Despite the heat and chemicals produced by these vents,
over 300 identified species live under these conditions,
without benefit of photosynthesis. These lifeforms
survive through chemical synthesis of hydrogen sulfide
emitted by the vents. There are indications that these
springs could actually have been the birthplace of
all life on Earth.
Dr. Colwell said that half of NSF's request will go
to core disciplines. She believes that the S&E budget
will permit the foundation to maintain an "excellent
Dr. Lane called the request "historic and balanced"
and said that the Administration is dedicated to building
bipartisan support. Regarding the need for coordination
of multiagency programs like IT and nanotech, he said
the the President's Information Technology Advisory
Committee's 1999 report had served a "wakeup call"

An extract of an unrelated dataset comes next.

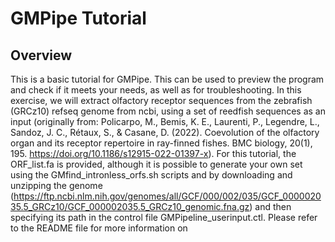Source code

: # GMPipe Tutorial

## Overview
This is a basic tutorial for GMPipe. This can be used to preview the program and check if it meets your needs, as well as for troubleshooting. In this exercise, we will extract olfactory receptor sequences from the zebrafish (GRCz10) refseq genome from ncbi, using a set of reedfish sequences as an input (originally from: Policarpo, M., Bemis, K. E., Laurenti, P., Legendre, L., Sandoz, J. C., Rétaux, S., & Casane, D. (2022). Coevolution of the olfactory organ and its receptor repertoire in ray-finned fishes. BMC biology, 20(1), 195. https://doi.org/10.1186/s12915-022-01397-x). For this tutorial, the ORF_list.fa is provided, although it is possible to generate your own set using the GMfind_intronless_orfs.sh scripts and by downloading and unzipping the genome (https://ftp.ncbi.nlm.nih.gov/genomes/all/GCF/000/002/035/GCF_000002035.5_GRCz10/GCF_000002035.5_GRCz10_genomic.fna.gz) and then specifying its path in the control file GMPipeline_userinput.ctl. Please refer to the README file for more information on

that prompted a cohesive strategy implemented through
the National Coordinating Office. He said a similar
strategy is being pursued for nanotech research, whose
importance has been cited by the President's Committee
of Advisors on Science and Technology.
Regarding OSTP's own management, Dr. Lane said its
$5 million staffing budget is "flat" and calls for
42 full-time equivalent employees. The office requests
only a 2 percent overall increase.
During a question period, Sen. Bond questioned the
wisdom of doubling the National Institutes of Health
budget without doing more for NSF. He asked the foundation
to articulate a "vision" that he could promote with
his colleagues. Dr. Colwell stated that NIH's funding
is "great," but that math and science are the underpinning
of health research. Dr. Lane said that NIH's recent
funding increases match growth in the Growth Domestic
Product, but that the supporting sciences continue
to be underfunded. Outgoing NIH director Harold Varmas
has himself noted this, Dr. Lane said. He stated that
half of the U.S. economic growth in the past 50 years
has come from basic science, as opposed to biomedicine.

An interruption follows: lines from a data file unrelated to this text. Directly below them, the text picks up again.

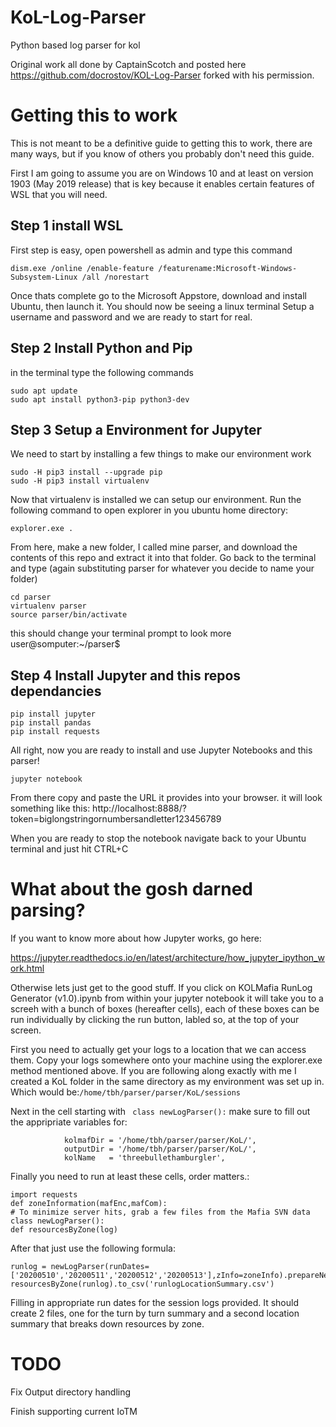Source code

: # KoL-Log-Parser
Python based log parser for kol

Original work all done by CaptainScotch and posted here https://github.com/docrostov/KOL-Log-Parser forked with his permission.

# Getting this to work
This is not meant to be a definitive guide to getting this to work, there are many ways, but if you know of others you probably don't need this guide.

First I am going to assume you are on Windows 10 and at least on version 1903 (May 2019 release) that is key because it enables certain features of WSL that you will need.

## Step 1 install WSL
First step is easy, open powershell as admin and type this command 

```dism.exe /online /enable-feature /featurename:Microsoft-Windows-Subsystem-Linux /all /norestart```

Once thats complete go to the Microsoft Appstore, download and install Ubuntu, then launch it. You should now be seeing a linux terminal  Setup a username and password and we are ready to start for real.

## Step 2 Install Python and Pip

in the terminal type the following commands
```
sudo apt update
sudo apt install python3-pip python3-dev

```

## Step 3 Setup a Environment for Jupyter

We need to start by installing a few things to make our environment work

```
sudo -H pip3 install --upgrade pip
sudo -H pip3 install virtualenv
```

Now that virtualenv is installed we can setup our environment. Run the following command to open explorer in you ubuntu home directory:
```
explorer.exe .
```
From here, make a new folder, I called mine parser, and download the contents of this repo and extract it into that folder. Go back to the terminal and type (again substituting parser for whatever you decide to name your folder)
```
cd parser
virtualenv parser
source parser/bin/activate
```
this should change your terminal prompt to look more user@somputer:~/parser$

## Step 4 Install Jupyter and this repos dependancies
```
pip install jupyter
pip install pandas
pip install requests
```
All right, now you are ready to install and use Jupyter Notebooks and this parser!

```jupyter notebook```

From there copy and paste the URL it provides into your browser. it will look something like this:
http://localhost:8888/?token=biglongstringornumbersandletter123456789

When you are ready to stop the notebook navigate back to your Ubuntu terminal and just hit CTRL+C

# What about the gosh darned parsing?
If you want to know more about how Jupyter works, go here:

https://jupyter.readthedocs.io/en/latest/architecture/how_jupyter_ipython_work.html


Otherwise lets just get to the good stuff.
If you click on KOLMafia RunLog Generator (v1.0).ipynb from within your jupyter notebook it will take you to a screeh with a bunch of boxes (hereafter cells), each of these boxes can be run individually by clicking the run button, labled so, at the top of your screen. 

First you need to actually get your logs to a location that we can access them. Copy your logs somewhere onto your machine using the explorer.exe method mentioned above. If you are following along exactly with me I created a KoL folder in the same directory as my environment was set up in. Which would be:```/home/tbh/parser/parser/KoL/sessions```

Next in the cell starting with ``` class newLogParser():``` make sure to fill out the appripriate variables for:
```
            kolmafDir = '/home/tbh/parser/parser/KoL/',
            outputDir = '/home/tbh/parser/parser/KoL/',
            kolName   = 'threebullethamburgler',
```

Finally you need to run at least these cells, order matters.:
 ```
 import requests
 def zoneInformation(mafEnc,mafCom):
 # To minimize server hits, grab a few files from the Mafia SVN data
 class newLogParser():
 def resourcesByZone(log)
 ```

 After that just use the following formula:
 
 ```
runlog = newLogParser(runDates=['20200510','20200511','20200512','20200513'],zInfo=zoneInfo).prepareNewLog()
resourcesByZone(runlog).to_csv('runlogLocationSummary.csv')
 ```
 Filling in appropriate run dates for the session logs provided. It should create 2 files, one for the turn by turn summary and a second location summary that breaks down resources by zone. 
 
 
 # TODO
 Fix Output directory handling
 
 Finish supporting current IoTM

Sen. Mikulksi said that K-12 education needs NSF support.
She said that NSF equipment funding is key to smaller
colleges, which are "incubators" for women and minorities.

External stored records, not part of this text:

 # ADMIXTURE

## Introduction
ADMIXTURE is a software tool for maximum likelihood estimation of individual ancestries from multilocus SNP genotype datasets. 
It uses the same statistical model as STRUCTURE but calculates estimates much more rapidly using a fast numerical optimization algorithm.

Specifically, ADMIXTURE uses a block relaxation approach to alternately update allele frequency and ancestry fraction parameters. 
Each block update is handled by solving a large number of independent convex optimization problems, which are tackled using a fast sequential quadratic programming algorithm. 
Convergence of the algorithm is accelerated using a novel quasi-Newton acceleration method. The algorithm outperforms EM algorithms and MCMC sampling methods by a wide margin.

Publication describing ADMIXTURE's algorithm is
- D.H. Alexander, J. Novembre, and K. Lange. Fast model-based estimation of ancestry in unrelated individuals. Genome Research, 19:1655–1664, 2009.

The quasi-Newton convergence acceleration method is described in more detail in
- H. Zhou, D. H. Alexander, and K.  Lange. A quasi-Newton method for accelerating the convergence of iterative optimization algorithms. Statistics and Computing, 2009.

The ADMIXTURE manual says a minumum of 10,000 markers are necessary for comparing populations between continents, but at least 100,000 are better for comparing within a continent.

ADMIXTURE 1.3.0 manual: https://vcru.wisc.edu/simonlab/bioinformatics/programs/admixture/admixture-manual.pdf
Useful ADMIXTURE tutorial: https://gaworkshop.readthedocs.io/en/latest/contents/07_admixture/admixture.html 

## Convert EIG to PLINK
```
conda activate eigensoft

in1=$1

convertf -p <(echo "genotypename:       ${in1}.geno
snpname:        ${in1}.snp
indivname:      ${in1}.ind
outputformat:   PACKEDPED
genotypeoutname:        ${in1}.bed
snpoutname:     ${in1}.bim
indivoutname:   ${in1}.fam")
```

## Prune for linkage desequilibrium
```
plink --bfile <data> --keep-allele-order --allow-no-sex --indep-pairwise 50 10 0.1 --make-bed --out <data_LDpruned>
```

Dr. Colwell pointed to the GK12 fellowships, which
fund about 100 graduate students per year to work
with younger students in school systems across the
U.S. She said that NSF's budget has $50 million for
equipment at four-year universities, but that amount
should be doubled. To balance distribution of these
funds, each institution may submit only two such proposals
per year. In a recent study of peer review across
the foundation, it was shown that over half of proposals
rated "very good" didn't receive NSF funds.
Sen. Bond asked whether NSF is following PITAC's recommendation
to make larger, longer grants, with funding for "risky"
projects. Dr. Colwell said the foundation is doing
just that, with IT Research grant reviews now in full
swing. She called the quality of proposals "extraordinary."